Records contained in a dataset:
_ _ _ _ _ _ _

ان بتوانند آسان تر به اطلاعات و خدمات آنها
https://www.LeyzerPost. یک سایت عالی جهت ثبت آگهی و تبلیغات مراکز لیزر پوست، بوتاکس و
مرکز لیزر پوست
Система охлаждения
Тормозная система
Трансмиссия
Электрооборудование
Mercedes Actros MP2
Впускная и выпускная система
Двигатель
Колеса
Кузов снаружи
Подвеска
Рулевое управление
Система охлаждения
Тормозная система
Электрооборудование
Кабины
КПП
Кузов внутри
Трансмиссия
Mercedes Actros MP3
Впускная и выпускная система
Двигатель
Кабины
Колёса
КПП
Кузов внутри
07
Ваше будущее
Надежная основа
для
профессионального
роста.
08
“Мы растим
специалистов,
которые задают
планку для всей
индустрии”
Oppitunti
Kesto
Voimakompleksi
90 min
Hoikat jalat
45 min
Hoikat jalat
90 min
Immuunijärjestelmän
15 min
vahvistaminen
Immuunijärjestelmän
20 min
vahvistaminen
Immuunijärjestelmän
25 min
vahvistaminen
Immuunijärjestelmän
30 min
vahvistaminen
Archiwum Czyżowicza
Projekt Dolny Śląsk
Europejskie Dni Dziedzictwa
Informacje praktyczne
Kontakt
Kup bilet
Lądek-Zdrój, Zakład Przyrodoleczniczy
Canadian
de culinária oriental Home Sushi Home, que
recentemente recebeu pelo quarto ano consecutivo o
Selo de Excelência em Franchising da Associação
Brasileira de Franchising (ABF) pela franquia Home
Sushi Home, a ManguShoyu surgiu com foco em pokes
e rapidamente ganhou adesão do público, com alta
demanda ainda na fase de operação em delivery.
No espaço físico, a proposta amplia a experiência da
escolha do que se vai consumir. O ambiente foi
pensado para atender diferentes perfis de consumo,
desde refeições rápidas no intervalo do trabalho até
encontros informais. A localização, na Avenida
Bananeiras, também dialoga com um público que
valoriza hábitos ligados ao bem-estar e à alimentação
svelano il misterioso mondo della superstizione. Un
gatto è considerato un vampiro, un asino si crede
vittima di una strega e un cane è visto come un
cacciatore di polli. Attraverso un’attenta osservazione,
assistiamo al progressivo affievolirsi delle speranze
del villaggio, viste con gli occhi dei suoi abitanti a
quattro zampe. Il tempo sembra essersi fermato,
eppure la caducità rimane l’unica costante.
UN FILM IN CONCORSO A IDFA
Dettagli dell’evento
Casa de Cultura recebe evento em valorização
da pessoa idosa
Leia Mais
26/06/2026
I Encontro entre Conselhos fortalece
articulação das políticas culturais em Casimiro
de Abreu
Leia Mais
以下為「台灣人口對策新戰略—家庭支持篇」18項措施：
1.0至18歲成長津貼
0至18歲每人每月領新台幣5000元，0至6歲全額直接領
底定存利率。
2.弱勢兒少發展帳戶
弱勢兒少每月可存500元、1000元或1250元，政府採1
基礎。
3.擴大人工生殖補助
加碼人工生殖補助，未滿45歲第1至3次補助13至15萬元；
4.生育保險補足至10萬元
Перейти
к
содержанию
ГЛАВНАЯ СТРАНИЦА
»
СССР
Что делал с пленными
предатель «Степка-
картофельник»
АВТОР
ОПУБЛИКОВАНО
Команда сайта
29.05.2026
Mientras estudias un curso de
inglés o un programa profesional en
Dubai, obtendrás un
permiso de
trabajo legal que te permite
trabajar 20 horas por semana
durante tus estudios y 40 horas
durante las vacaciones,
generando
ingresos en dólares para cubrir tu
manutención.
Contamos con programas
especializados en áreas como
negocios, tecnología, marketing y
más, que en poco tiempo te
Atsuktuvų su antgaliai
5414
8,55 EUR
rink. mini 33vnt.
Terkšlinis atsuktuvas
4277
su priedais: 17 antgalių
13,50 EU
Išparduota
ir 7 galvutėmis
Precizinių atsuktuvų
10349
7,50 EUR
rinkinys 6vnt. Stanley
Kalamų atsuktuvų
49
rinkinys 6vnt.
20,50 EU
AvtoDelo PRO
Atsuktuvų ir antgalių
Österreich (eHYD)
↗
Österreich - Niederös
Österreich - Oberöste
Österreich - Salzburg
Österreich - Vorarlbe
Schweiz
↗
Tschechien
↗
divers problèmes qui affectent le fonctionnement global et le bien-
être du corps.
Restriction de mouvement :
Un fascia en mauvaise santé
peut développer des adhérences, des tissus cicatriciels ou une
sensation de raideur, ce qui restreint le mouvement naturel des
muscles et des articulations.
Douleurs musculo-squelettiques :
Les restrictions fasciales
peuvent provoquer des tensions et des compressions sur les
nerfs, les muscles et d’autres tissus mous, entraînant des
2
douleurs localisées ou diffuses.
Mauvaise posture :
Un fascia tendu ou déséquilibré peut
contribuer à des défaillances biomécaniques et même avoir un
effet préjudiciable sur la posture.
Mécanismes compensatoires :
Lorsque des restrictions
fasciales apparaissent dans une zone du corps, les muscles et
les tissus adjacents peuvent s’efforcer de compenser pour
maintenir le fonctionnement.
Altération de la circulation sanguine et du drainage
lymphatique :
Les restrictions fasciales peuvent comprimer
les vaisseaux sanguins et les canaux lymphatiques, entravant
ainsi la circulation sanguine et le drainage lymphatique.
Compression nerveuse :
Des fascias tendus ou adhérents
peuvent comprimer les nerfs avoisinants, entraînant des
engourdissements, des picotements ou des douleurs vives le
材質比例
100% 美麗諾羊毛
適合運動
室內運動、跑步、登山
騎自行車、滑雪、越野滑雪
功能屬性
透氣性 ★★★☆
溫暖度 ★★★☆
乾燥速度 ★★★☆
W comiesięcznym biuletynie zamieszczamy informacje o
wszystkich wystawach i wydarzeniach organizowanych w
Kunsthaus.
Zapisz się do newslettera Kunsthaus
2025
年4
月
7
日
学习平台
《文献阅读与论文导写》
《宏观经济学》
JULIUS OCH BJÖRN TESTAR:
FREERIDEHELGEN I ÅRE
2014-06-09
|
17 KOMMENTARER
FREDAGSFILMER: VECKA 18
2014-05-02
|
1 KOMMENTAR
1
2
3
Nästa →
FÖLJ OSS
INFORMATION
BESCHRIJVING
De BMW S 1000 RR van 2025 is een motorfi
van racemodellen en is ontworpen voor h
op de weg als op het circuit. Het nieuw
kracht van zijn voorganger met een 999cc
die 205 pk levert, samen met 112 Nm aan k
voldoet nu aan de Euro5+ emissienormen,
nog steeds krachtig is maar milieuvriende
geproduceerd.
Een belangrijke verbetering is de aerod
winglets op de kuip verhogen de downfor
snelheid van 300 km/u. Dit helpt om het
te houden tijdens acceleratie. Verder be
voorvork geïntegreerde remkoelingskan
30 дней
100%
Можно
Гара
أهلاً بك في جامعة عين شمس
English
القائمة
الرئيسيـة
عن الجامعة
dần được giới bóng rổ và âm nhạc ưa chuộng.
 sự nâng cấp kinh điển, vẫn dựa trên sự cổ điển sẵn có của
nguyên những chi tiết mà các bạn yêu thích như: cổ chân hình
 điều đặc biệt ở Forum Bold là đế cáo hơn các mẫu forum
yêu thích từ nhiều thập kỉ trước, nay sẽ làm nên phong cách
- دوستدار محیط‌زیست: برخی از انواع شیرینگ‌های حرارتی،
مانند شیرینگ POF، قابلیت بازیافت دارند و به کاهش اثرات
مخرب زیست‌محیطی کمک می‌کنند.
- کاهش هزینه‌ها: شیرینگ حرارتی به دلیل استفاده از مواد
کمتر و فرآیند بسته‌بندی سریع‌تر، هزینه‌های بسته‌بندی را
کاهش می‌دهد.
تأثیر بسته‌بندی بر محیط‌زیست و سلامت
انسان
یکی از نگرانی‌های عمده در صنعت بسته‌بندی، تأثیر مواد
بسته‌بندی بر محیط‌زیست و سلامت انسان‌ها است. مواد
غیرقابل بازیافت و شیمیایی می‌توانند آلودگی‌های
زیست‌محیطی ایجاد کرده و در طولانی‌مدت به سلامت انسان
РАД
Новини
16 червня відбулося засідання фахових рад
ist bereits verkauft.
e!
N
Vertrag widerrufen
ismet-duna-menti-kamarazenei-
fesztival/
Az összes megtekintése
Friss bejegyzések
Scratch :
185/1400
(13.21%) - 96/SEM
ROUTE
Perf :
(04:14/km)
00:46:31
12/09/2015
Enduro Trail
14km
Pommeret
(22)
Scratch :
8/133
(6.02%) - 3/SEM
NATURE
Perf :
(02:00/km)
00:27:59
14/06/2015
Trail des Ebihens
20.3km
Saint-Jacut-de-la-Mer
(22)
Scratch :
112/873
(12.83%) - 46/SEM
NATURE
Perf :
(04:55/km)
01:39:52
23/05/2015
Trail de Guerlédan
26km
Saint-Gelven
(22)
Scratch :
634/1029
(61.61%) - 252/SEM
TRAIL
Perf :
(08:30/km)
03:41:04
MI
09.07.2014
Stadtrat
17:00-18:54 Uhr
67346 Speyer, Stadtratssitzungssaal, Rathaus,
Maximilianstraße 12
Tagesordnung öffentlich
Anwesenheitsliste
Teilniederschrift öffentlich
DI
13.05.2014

_ _ _ _ _ _ _

Count every line in the preceding entries where the string "tissus" appears, then state only the total.

_Task answer_: 3